55

A nhand der Sprachnachrichten auf meinem Smartphone und Sabines Bericht konnte ich rekonstruieren, was gestern geschehen war, nachdem ich das Gericht verlassen hatte:

Etwa gegen fünfzehn Uhr erschien der Gefangenentransporter mit zwei Vollzugsbeamten, die Ayaz in die JVA Neustadt überführen wollten. Micha Petri, der Chef unserer Wachtmeisterei, übergab den Vollzugsbeamten die Papiere.

»Das geht nicht«, stellte der ältere der beiden Beamten trocken fest, als er die beiden Aufnahmeersuchen überflogen hatte. »Wenn euer Haftrichter eine Trennung anordnet, können wir die nicht beide nach Neustadt bringen. Wir haben vorhin schon einen nach Neustadt gebracht. Der andere muss jetzt nach Großdorf.«

Micha zuckte mit den massigen Schultern und brummte: »Dann bringt den doch nach Großdorf.«

Der Vollzugsbeamte schüttelte energisch den Kopf.

»Das mache ich doch nicht ohne das richtige Formular. Da könnte ja jeder kommen.«

Micha rief auf der Geschäftsstelle an und erreichte Sabine, die soeben nach Hause gehen wollte.

»Mist!«, fluchte Sabine. Zu Recht. »Das habe ich Siggi gesagt. Der war heute irgendwie komisch. Ich kümmere mich darum.«

Nachdem Sabine erfolglos versucht hatte, mich auf meinem Handy zu erreichen, das sicher und trocken unter der Akte auf meinem Schreibtisch lag, wendete sie sich an Duracell.
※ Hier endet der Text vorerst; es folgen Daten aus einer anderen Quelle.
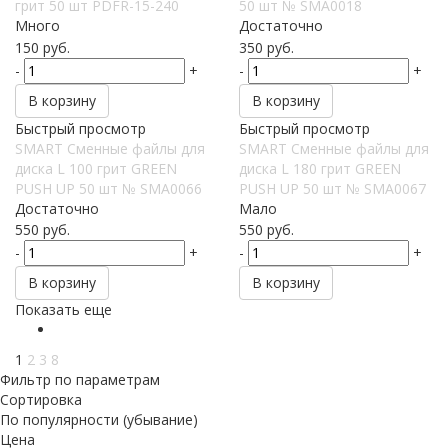
грит 50 шт PDFR-15-240
50 шт № SMA0018
Много
Достаточно
150
руб.
350
руб.
-
+
-
+
В корзину
В корзину
Быстрый просмотр
Быстрый просмотр
SMART Сменные файлы для
SMART Сменные файлы для
диска L 100 грит GREEN
диска L 180 грит GREEN
PUSH UP 50 шт № SMA0066
PUSH UP 50 шт № SMA0067
Достаточно
Мало
550
руб.
550
руб.
-
+
-
+
В корзину
В корзину
Показать еще
1
2
3
8
Фильтр по параметрам
Сортировка
По популярности (убывание)
Цена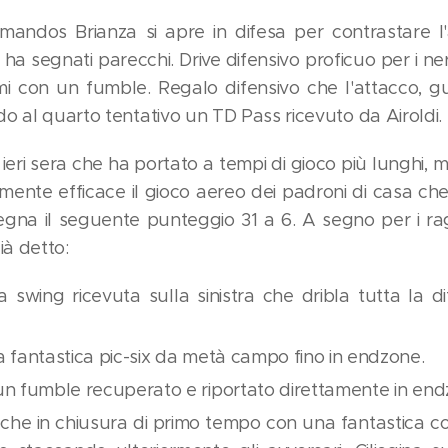
mandos Brianza si apre in difesa per contrastare 
ha segnati parecchi. Drive difensivo proficuo per i n
 con un fumble. Regalo difensivo che l'attacco, g
o al quarto tentativo un TD Pass ricevuto da Airoldi.
 ieri sera che ha portato a tempi di gioco più lunghi
mente efficace il gioco aereo dei padroni di casa che
segna il seguente punteggio 31 a 6. A segno per i ra
ià detto:
 swing ricevuta sulla sinistra che dribla tutta la d
fantastica pic-six da metà campo fino in endzone.
n fumble recuperato e riportato direttamente in end
che in chiusura di primo tempo con una fantastica cor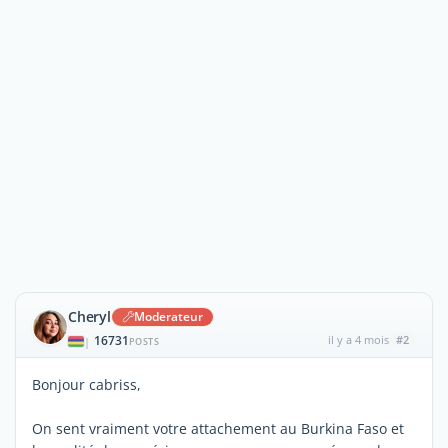
Cheryl
Moderateur
16731
il y a 4 mois
#2
|
POSTS
Bonjour cabriss,
On sent vraiment votre attachement au Burkina Faso et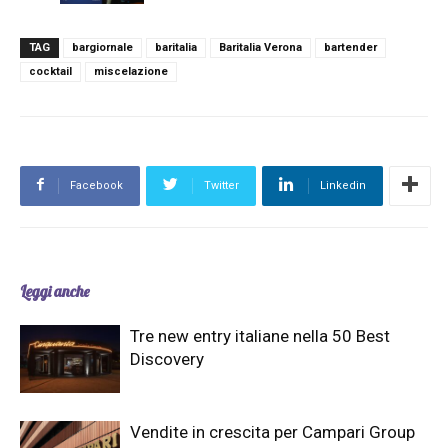
TAG
bargiornale
baritalia
Baritalia Verona
bartender
cocktail
miscelazione
Facebook
Twitter
Linkedin
Leggi anche
Tre new entry italiane nella 50 Best
Discovery
Vendite in crescita per Campari Group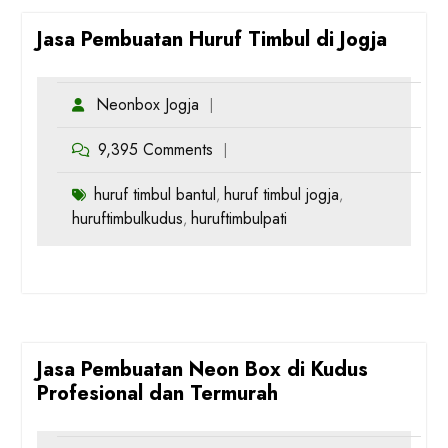
Jasa Pembuatan Huruf Timbul di Jogja
Neonbox Jogja
9,395 Comments
huruf timbul bantul
huruf timbul jogja
,
,
huruftimbulkudus
huruftimbulpati
,
Jasa Pembuatan Neon Box di Kudus
Profesional dan Termurah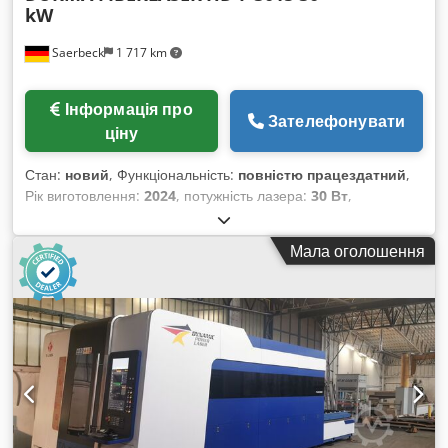
kW
Saerbeck
1 717 km
Інформація про
Зателефонувати
ціну
Стан:
новий
, Функціональність:
повністю працездатний
,
Рік виготовлення:
2024
, потужність лазера:
30 Вт
,
максимальна товщина сталевого листа:
80 мм
,
максимальна товщина алюмінієвого листа:
50 мм
,
Мала оголошення
Волоконно-лазерний різальний комплекс Durma HD-F 3015
потужністю 30 кВт, представлений компанією Durma
Maschinen GmbH, є висококласною машиною для
лазерного різання металу, розробленою для максимальної
точності й ефективності обробки. Як виробник з
представництвами у Мюнстері та Штауфенберзі, компанія
Durma Maschinen GmbH гарантує якість, надійність і
відмінний сервіс для клієнтів. Особливості: 30 кВт / 80 мм
звичайна сталь, 50 мм нержавіюча сталь Автоматичне
центрування сопла Автоматична станція зміни сопел на 26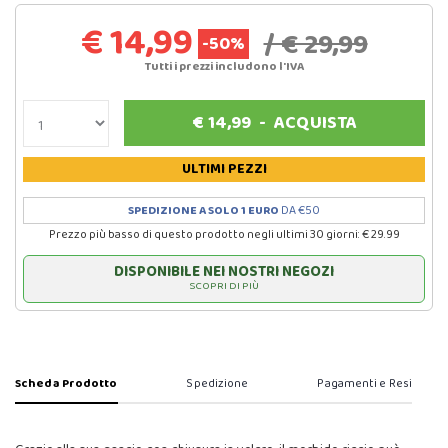
€ 14,99
/ € 29,99
-50%
Tutti i prezzi includono l'IVA
€
14,99
-
ACQUISTA
ULTIMI PEZZI
SPEDIZIONE A SOLO 1 EURO
DA €50
Prezzo più basso di questo prodotto negli ultimi 30 giorni: € 29.99
DISPONIBILE NEI NOSTRI NEGOZI
SCOPRI DI PIÙ
Scheda Prodotto
Spedizione
Pagamenti e Resi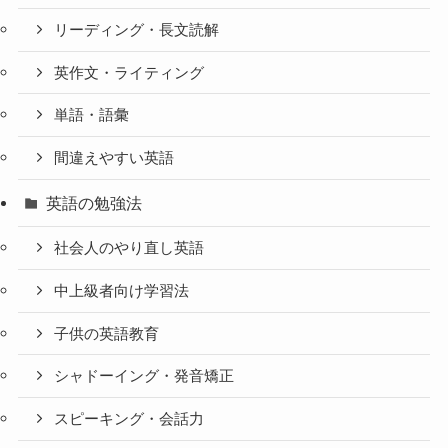
リーディング・長文読解
英作文・ライティング
単語・語彙
間違えやすい英語
英語の勉強法
社会人のやり直し英語
中上級者向け学習法
子供の英語教育
シャドーイング・発音矯正
スピーキング・会話力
Duracell hatte zunächst den brillanten Einfall, mich anzurufen. Hiervon konnte auch Sabine sie nicht abhalten, obwohl sie ihr versicherte, dies bereits mehrfach versucht zu haben. Duracell startete einen eigenen Versuch. Und noch einen. Und noch einen. Insgesamt waren es dreizehn Stück. Bei den letzten vier Anrufen hinterließ sie Sprachnachrichten auf der Mailbox.
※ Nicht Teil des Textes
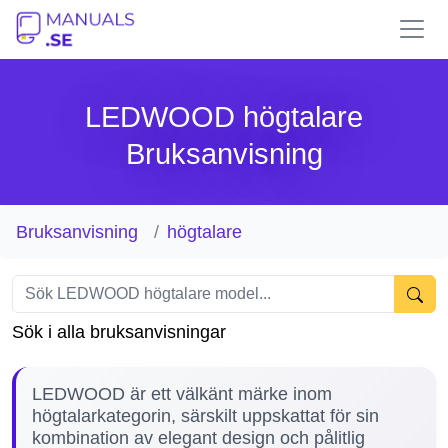
LEDWOOD högtalare
Bruksanvisning
Bruksanvisning
högtalare
Sök i alla bruksanvisningar
LEDWOOD är ett välkänt märke inom
högtalarkategorin, särskilt uppskattat för sin
kombination av elegant design och pålitlig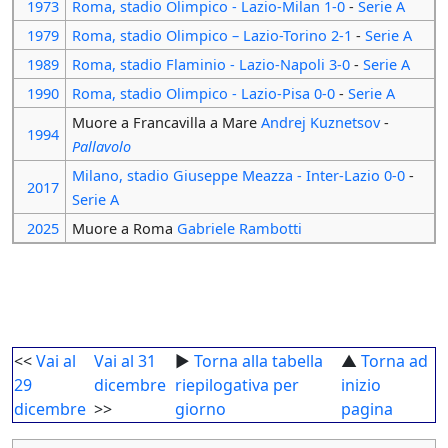
1973
Roma, stadio Olimpico - Lazio-Milan 1-0
-
Serie A
1979
Roma, stadio Olimpico – Lazio-Torino 2-1
-
Serie A
1989
Roma, stadio Flaminio - Lazio-Napoli 3-0
-
Serie A
1990
Roma, stadio Olimpico - Lazio-Pisa 0-0
-
Serie A
Muore a Francavilla a Mare
Andrej Kuznetsov
-
1994
Pallavolo
Milano, stadio Giuseppe Meazza - Inter-Lazio 0-0
-
2017
Serie A
2025
Muore a Roma
Gabriele Rambotti
<<
Vai al
Vai al 31
►
Torna alla tabella
▲
Torna ad
29
dicembre
riepilogativa per
inizio
dicembre
>>
giorno
pagina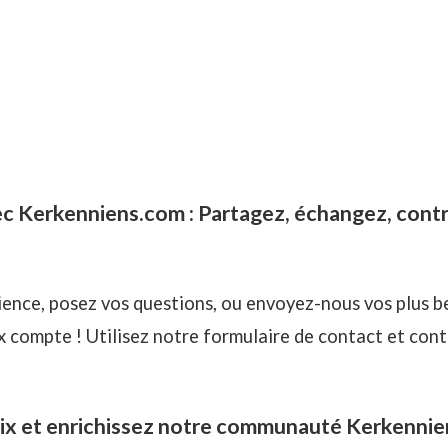
 Kerkenniens.com : Partagez, échangez, contr
ence, posez vos questions, ou envoyez-nous vos plus b
 compte ! Utilisez notre formulaire de contact et contr
ix et enrichissez notre communauté Kerkenni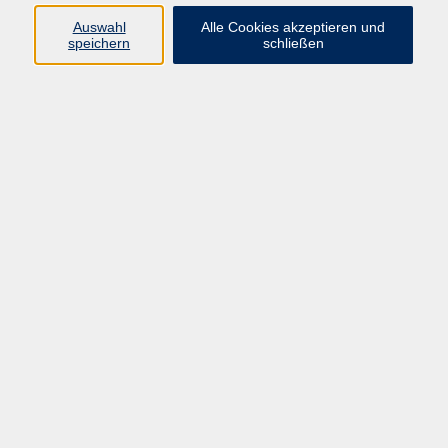
Ergebnisse filtern
Auswahl
Alle Cookies akzeptieren und
speichern
schließen
BB: Weltentdecker-Kurs für Eltern und
Kinder 1,5 - 2 Jahre
Do. 24.09.2026 10:00
Rentweinsdorf
BB: Tiefenentspannung durch Klang -
Inklusiv
Fr. 25.09.2026 17:00
Hofheim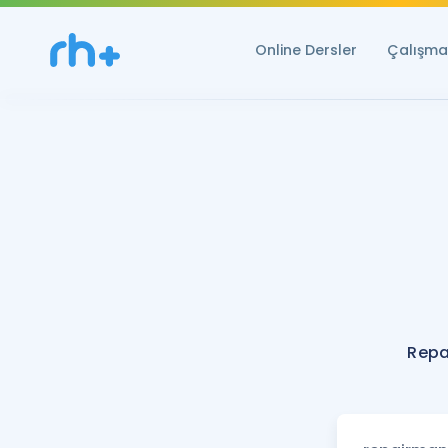
Online Dersler
Çalışma 
Repa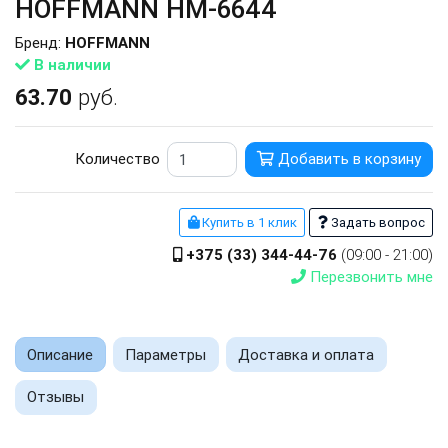
HOFFMANN HM-6644
Бренд:
HOFFMANN
В наличии
63.70
руб.
Количество
Добавить в корзину
Купить в 1 клик
Задать вопрос
+375 (33) 344-44-76
(09:00 - 21:00)
Перезвонить мне
Описание
Параметры
Доставка и оплата
Отзывы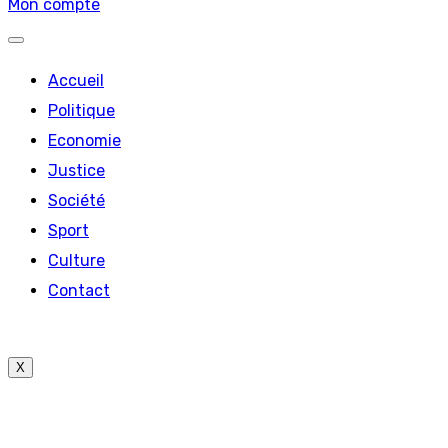
Mon compte
Accueil
Politique
Economie
Justice
Société
Sport
Culture
Contact
X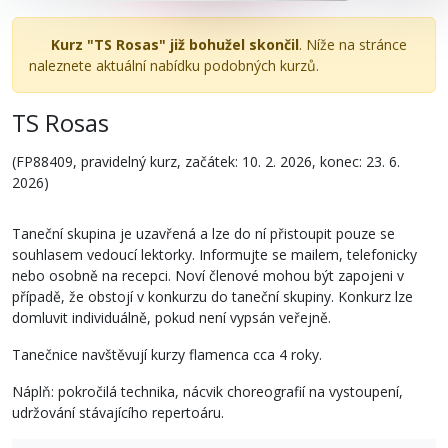
Kurz "TS Rosas" již bohužel skončil
. Níže na stránce
naleznete aktuální nabídku podobných kurzů.
TS Rosas
(FP88409, pravidelný kurz, začátek: 10. 2. 2026, konec: 23. 6.
2026)
Taneční skupina je uzavřená a lze do ní přistoupit pouze se
souhlasem vedoucí lektorky. Informujte se mailem, telefonicky
nebo osobně na recepci. Noví členové mohou být zapojeni v
případě, že obstojí v konkurzu do taneční skupiny. Konkurz lze
domluvit individuálně, pokud není vypsán veřejně.
Tanečnice navštěvují kurzy flamenca cca 4 roky.
Náplň: pokročilá technika, nácvik choreografií na vystoupení,
udržování stávajícího repertoáru.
»Herr Buckmann, bitte rufen Sie zurück, es ist dringend.« Danke für die Information, das wäre mir allein anhand der vorhergehenden neun Anrufe nicht in den Sinn gekommen.

»Herr Buckmann, ich habe schon ein paarmal versucht, Sie zu erreichen, bitte rufen Sie zurück.« Na, dann ist es wohl wirklich dringend. Das unterstreicht die Bedeutung des vorherigen Anrufes. Und seiner sämtlichen Vorgänger. Hat aber genauer betrachtet keinen neuen Informationsgehalt.
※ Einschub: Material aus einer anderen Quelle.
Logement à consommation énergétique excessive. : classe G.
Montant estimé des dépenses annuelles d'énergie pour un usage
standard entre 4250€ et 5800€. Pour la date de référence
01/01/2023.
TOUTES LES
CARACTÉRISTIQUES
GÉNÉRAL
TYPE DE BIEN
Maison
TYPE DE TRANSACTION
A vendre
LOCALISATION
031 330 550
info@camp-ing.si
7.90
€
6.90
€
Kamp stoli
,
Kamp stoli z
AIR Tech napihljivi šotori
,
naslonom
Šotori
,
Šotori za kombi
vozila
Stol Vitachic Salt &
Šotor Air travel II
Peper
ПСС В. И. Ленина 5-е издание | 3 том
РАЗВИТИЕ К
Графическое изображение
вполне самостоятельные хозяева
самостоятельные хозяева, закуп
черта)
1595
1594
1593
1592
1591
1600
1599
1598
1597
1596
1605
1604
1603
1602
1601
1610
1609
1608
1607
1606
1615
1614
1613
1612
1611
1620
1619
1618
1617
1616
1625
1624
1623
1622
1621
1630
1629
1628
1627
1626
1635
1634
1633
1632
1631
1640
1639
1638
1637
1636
»Herr Buckmann, wenn Sie nicht in den nächsten fünf Minuten zurückrufen, werde ich eine Entscheidung treffen!« Oha, dann musste es sich tatsächlich um eine wichtige Angelegenheit handeln, die keinen weiteren Aufschub duldete.

Nachdem ich trotz des Telefonterrors das gesetzte Ultimatum hatte verstreichen lassen, traf Duracell eine Entscheidung. Genauer gesagt, fragte sie, wie Bine mir später schilderte, in einem hysterischen Tonfall, was sie jetzt tun sollte. Nachdem es ihr zunächst von den Wachtmeistern, dann von den Vollzugsbeamten und schließlich auch von Sabine im Einzelnen erklärt worden war, ordnete sie mit nur noch leicht zitternder Stimme an: »Sabine, bereiten Sie ein neues Aufnahmeersuchen für Ayaz vor! Für die Vollzugsanstalt Großdorf!«

»Habe ich schon längst«, zischte Sabine gereizt und legte ihr das Schreiben zur Unterzeichnung vor. Obwohl diese Standardformulare sehr übersichtlich sind, studierte Duracell es eine geschlagene Viertelstunde, bis sie sich endlich zur Unterschrift überwinden konnte. Möglicherweise hatte die geflüsterte Drohung eines der beiden Vollzugsbeamten motivierend gewirkt: »Wenn die alte Schachtel noch eine Minute länger braucht, erwürge ich sie mit ihrem Büstenhalter!«

Letztlich konnte Ayaz doch noch vor Mitternacht abtransportiert werden. Nach Großdorf.